Here is a test can you work other ducks while that hen sits in your decoys? Or does she fly away? If you can keep her there while you call you are doing somthing right.

The other day when I was out I couldn't get a duck to turn to that old five to seven note decrescendo greeting that we all know. I had to nag at them to get them to turn. I mean complain and nag even bitch with fast demanding cadences. Once I got them turned I would have to blow softer, lazy, dragging, contented hens to settle them down, keep them working, hold their attention, and finish them. If I did anything else I would lose them and have to get after them again.

Another day several years ago I couldn't get ducks to react all day. Out of frustration I blew a bouncing hen. Not a very good one at that. The ducks broke and crashed into the decoys. Nearly everthing I blew a bouncing hen at that day committed suicide. We went home with limits. I don't know why.

When birds aren't working try something different until you see are reaction. Sometimes digging in the bottom of your calling "toolbox" can be the difference between success and going home with an empty string.

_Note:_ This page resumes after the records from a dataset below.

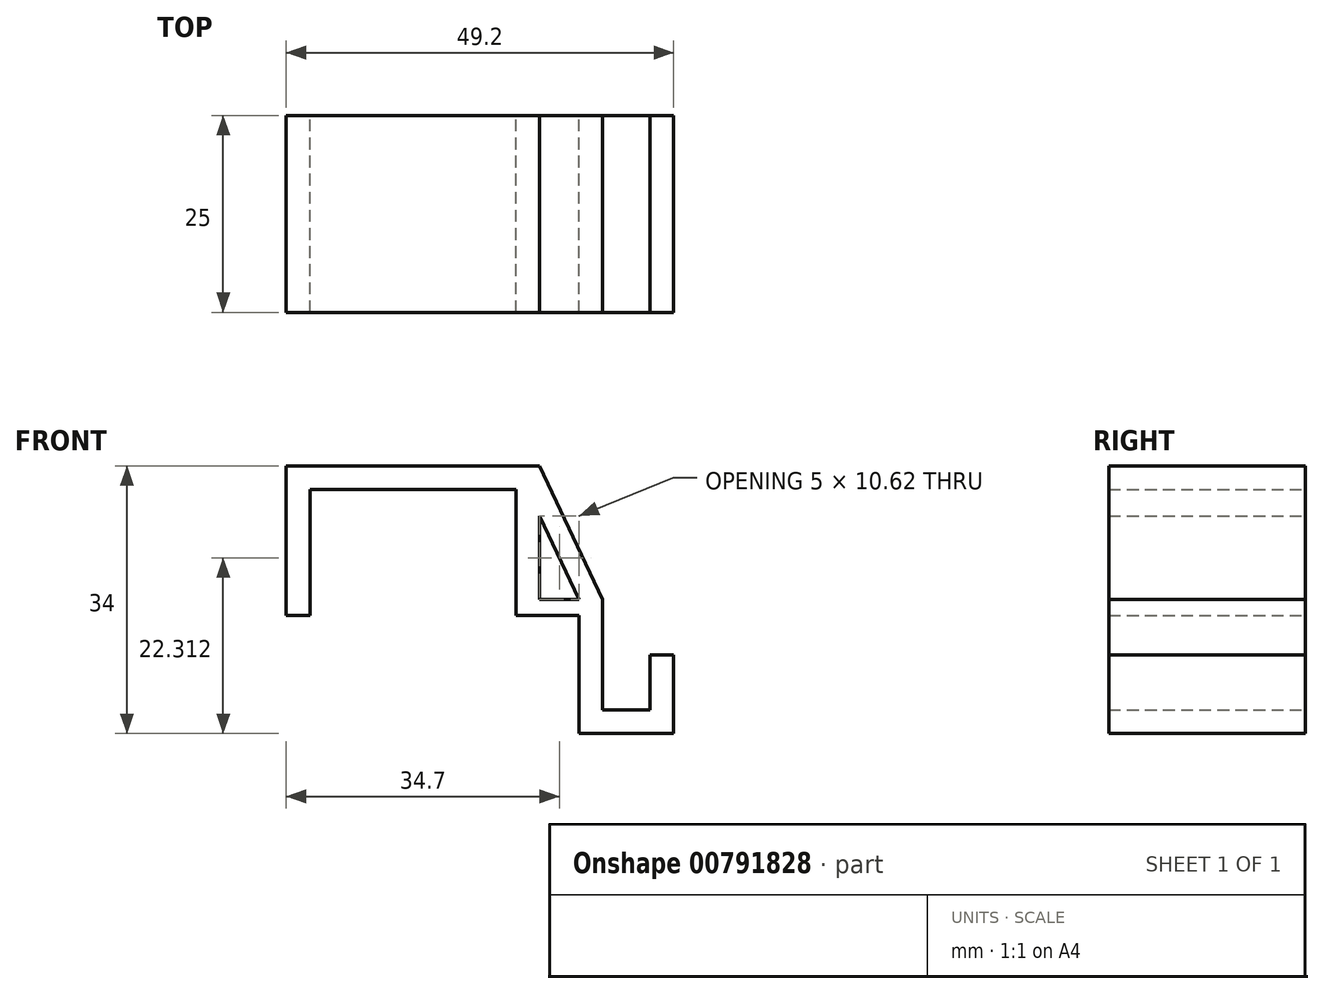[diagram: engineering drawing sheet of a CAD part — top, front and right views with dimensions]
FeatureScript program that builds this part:
annotation { "Feature Type Name" : "Feature", "Feature Type Description" : "" }
export const myFeature = defineFeature(function(context is Context, id is Id, definition is map)
    precondition{}
    {
        {
            var Q0;
            Q0=qCreatedBy(makeId("Front.planeOp"),FACE);
            var sketch = newSketch(context, id + "F0", { "sketchPlane" : qUnion([Q0])});
            skLineSegment(sketch, "E0.bottom", {"start": v(-13.1, -8) * mm, "end": v(13.1, -8) * mm});
            skLineSegment(sketch, "E0.top", {"start": v(-13.1, 8) * mm, "end": v(13.1, 8) * mm});
            skLineSegment(sketch, "E0.left", {"start": v(-13.1, -8) * mm, "end": v(-13.1, 8) * mm});
            skLineSegment(sketch, "E0.right", {"start": v(13.1, -8) * mm, "end": v(13.1, 8) * mm});
            skPoint(sketch, "E0.middle", {"position": v(0, 0) * mm});
            skLineSegment(sketch, "E1.bottom", {"start": v(13.1, 8) * mm, "end": v(16.1, 8) * mm, "construction": true});
            skLineSegment(sketch, "E1.top", {"start": v(13.1, 11) * mm, "end": v(16.1, 11) * mm, "construction": true});
            skLineSegment(sketch, "E1.left", {"start": v(13.1, 8) * mm, "end": v(13.1, 11) * mm, "construction": true});
            skLineSegment(sketch, "E1.right", {"start": v(16.1, 8) * mm, "end": v(16.1, 11) * mm, "construction": true});
            skLineSegment(sketch, "E2.bottom", {"start": v(-13.1, 8) * mm, "end": v(-16.1, 8) * mm, "construction": true});
            skLineSegment(sketch, "E2.top", {"start": v(-13.1, 11) * mm, "end": v(-16.1, 11) * mm, "construction": true});
            skLineSegment(sketch, "E2.left", {"start": v(-13.1, 8) * mm, "end": v(-13.1, 11) * mm, "construction": true});
            skLineSegment(sketch, "E2.right", {"start": v(-16.1, 8) * mm, "end": v(-16.1, 11) * mm, "construction": true});
            skLineSegment(sketch, "E3.bottom", {"start": v(-16.1, 11) * mm, "end": v(-13.1, 11) * mm});
            skLineSegment(sketch, "E3.top", {"start": v(-16.1, -8) * mm, "end": v(-13.1, -8) * mm});
            skLineSegment(sketch, "E3.left", {"start": v(-16.1, 11) * mm, "end": v(-16.1, -8) * mm});
            skLineSegment(sketch, "E3.right", {"start": v(-13.1, 11) * mm, "end": v(-13.1, -8) * mm});
            skLineSegment(sketch, "E4.bottom", {"start": v(-16.1, 11) * mm, "end": v(16.1, 11) * mm});
            skLineSegment(sketch, "E4.top", {"start": v(-16.1, 8) * mm, "end": v(16.1, 8) * mm});
            skLineSegment(sketch, "E4.left", {"start": v(-16.1, 11) * mm, "end": v(-16.1, 8) * mm});
            skLineSegment(sketch, "E4.right", {"start": v(16.1, 11) * mm, "end": v(16.1, 8) * mm});
            skLineSegment(sketch, "E5.bottom", {"start": v(16.1, 11) * mm, "end": v(13.1, 11) * mm});
            skLineSegment(sketch, "E5.top", {"start": v(16.1, -8) * mm, "end": v(13.1, -8) * mm});
            skLineSegment(sketch, "E5.left", {"start": v(16.1, 11) * mm, "end": v(16.1, -8) * mm});
            skLineSegment(sketch, "E5.right", {"start": v(13.1, 11) * mm, "end": v(13.1, -8) * mm});
            skLineSegment(sketch, "E6.bottom", {"start": v(16.1, -8) * mm, "end": v(24.1, -8) * mm});
            skLineSegment(sketch, "E6.top", {"start": v(16.1, -6) * mm, "end": v(24.1, -6) * mm});
            skLineSegment(sketch, "E6.left", {"start": v(16.1, -8) * mm, "end": v(16.1, -6) * mm});
            skLineSegment(sketch, "E6.right", {"start": v(24.1, -8) * mm, "end": v(24.1, -6) * mm});
            skLineSegment(sketch, "E7.bottom", {"start": v(24.1, -8) * mm, "end": v(21.1, -8) * mm});
            skLineSegment(sketch, "E7.top", {"start": v(24.1, -23) * mm, "end": v(21.1, -23) * mm});
            skLineSegment(sketch, "E7.left", {"start": v(24.1, -8) * mm, "end": v(24.1, -23) * mm});
            skLineSegment(sketch, "E7.right", {"start": v(21.1, -8) * mm, "end": v(21.1, -23) * mm});
            skLineSegment(sketch, "E8.bottom", {"start": v(24.1, -23) * mm, "end": v(33.1, -23) * mm});
            skLineSegment(sketch, "E8.top", {"start": v(24.1, -20) * mm, "end": v(33.1, -20) * mm});
            skLineSegment(sketch, "E8.left", {"start": v(24.1, -23) * mm, "end": v(24.1, -20) * mm});
            skLineSegment(sketch, "E8.right", {"start": v(33.1, -23) * mm, "end": v(33.1, -20) * mm});
            skLineSegment(sketch, "E9.bottom", {"start": v(33.1, -20) * mm, "end": v(30.1, -20) * mm});
            skLineSegment(sketch, "E9.top", {"start": v(33.1, -13) * mm, "end": v(30.1, -13) * mm});
            skLineSegment(sketch, "E9.left", {"start": v(33.1, -20) * mm, "end": v(33.1, -13) * mm});
            skLineSegment(sketch, "E9.right", {"start": v(30.1, -20) * mm, "end": v(30.1, -13) * mm});
            skLineSegment(sketch, "E10", {"start": v(16.1, 11) * mm, "end": v(24.1, -6) * mm});
            skLineSegment(sketch, "E11", {"start": v(21.1, -6) * mm, "end": v(16.1, 4.62) * mm});
            skSolve(sketch);
        }
        {
            var Q0;
            {var subQ0=sQuery(id+"F0.wireOp",EDGE,"E0.left");Q0=makeQuery(id+"F0.imprint","IMPRINT",FACE,{"disambiguationData":[TD([[makeQuery(id+"F0.imprint","IMPRINT",EDGE,{"derivedFrom":subQ0}),1.0]])]});}
            var Q1;
            {var subQ0=sQuery(id+"F0.wireOp",EDGE,"E3.bottom");Q1=makeQuery(id+"F0.imprint","IMPRINT",FACE,{"disambiguationData":[TD([[makeQuery(id+"F0.imprint","IMPRINT",EDGE,{"derivedFrom":subQ0}),-1.0]])]});}
            var Q2;
            Q2=makeQuery(id+"F0.imprint","IMPRINT",FACE,{"disambiguationData":[TD([[makeQuery(id+"F0.imprint","IMPRINT",EDGE,{"derivedFrom":sQuery(id+"F0.wireOp",EDGE,"E0.top")}),1.0]])]});
            var Q3;
            {var subQ0=sQuery(id+"F0.wireOp",EDGE,"E4.right");Q3=makeQuery(id+"F0.imprint","IMPRINT",FACE,{"disambiguationData":[TD([[makeQuery(id+"F0.imprint","IMPRINT",EDGE,{"derivedFrom":subQ0}),-1.0]])]});}
            var Q4;
            {var subQ4=sQuery(id+"F0.wireOp",EDGE,"E0.right");Q4=makeQuery(id+"F0.imprint","IMPRINT",FACE,{"disambiguationData":[TD([[makeQuery(id+"F0.imprint","IMPRINT",EDGE,{"derivedFrom":subQ4}),-1.0]])]});}
            var Q5;
            {var subQ1=sQuery(id+"F0.wireOp",EDGE,"E4.right");Q5=makeQuery(id+"F0.imprint","IMPRINT",FACE,{"disambiguationData":[TD([[makeQuery(id+"F0.imprint","IMPRINT",EDGE,{"derivedFrom":subQ1}),1.0]])]});}
            var Q6;
            {var subQ4=sQuery(id+"F0.wireOp",EDGE,"E6.right");Q6=makeQuery(id+"F0.imprint","IMPRINT",FACE,{"disambiguationData":[TD([[makeQuery(id+"F0.imprint","IMPRINT",EDGE,{"derivedFrom":subQ4}),1.0]])]});}
            var Q7;
            {var subQ1=sQuery(id+"F0.wireOp",EDGE,"E7.top");Q7=makeQuery(id+"F0.imprint","IMPRINT",FACE,{"disambiguationData":[TD([[makeQuery(id+"F0.imprint","IMPRINT",EDGE,{"derivedFrom":subQ1}),-1.0]])]});}
            var Q8;
            {var subQ5=sQuery(id+"F0.wireOp",EDGE,"E8.bottom");Q8=makeQuery(id+"F0.imprint","IMPRINT",FACE,{"disambiguationData":[TD([[makeQuery(id+"F0.imprint","IMPRINT",EDGE,{"derivedFrom":subQ5}),1.0]])]});}
            var Q9;
            Q9=makeQuery(id+"F0.imprint","IMPRINT",FACE,{"disambiguationData":[TD([[makeQuery(id+"F0.imprint","IMPRINT",EDGE,{"derivedFrom":sQuery(id+"F0.wireOp",EDGE,"E9.top")}),1.0]])]});
            extrude(context, id + "F1", {"entities" : qUnion([Q0, Q1, Q2, Q3, Q4, Q5, Q6, Q7, Q8, Q9]), "depth" : 25 * mm, "offsetDistance" : 25 * mm});
        }
    });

The biggest thing I have learned in recent years is to keep your mind open.there is always something new to learn with calling. The second you think you have it all figured out the ducks will make you a fool.


----------



## chunick (Sep 9, 2010)

Thanks guys for all the pointers. Some I have tried in the past, guess just gotta keep practicing. Been doing a lot more calling in the truck. Boy some of the looks are hilarious. Appreciate it all guys.


----------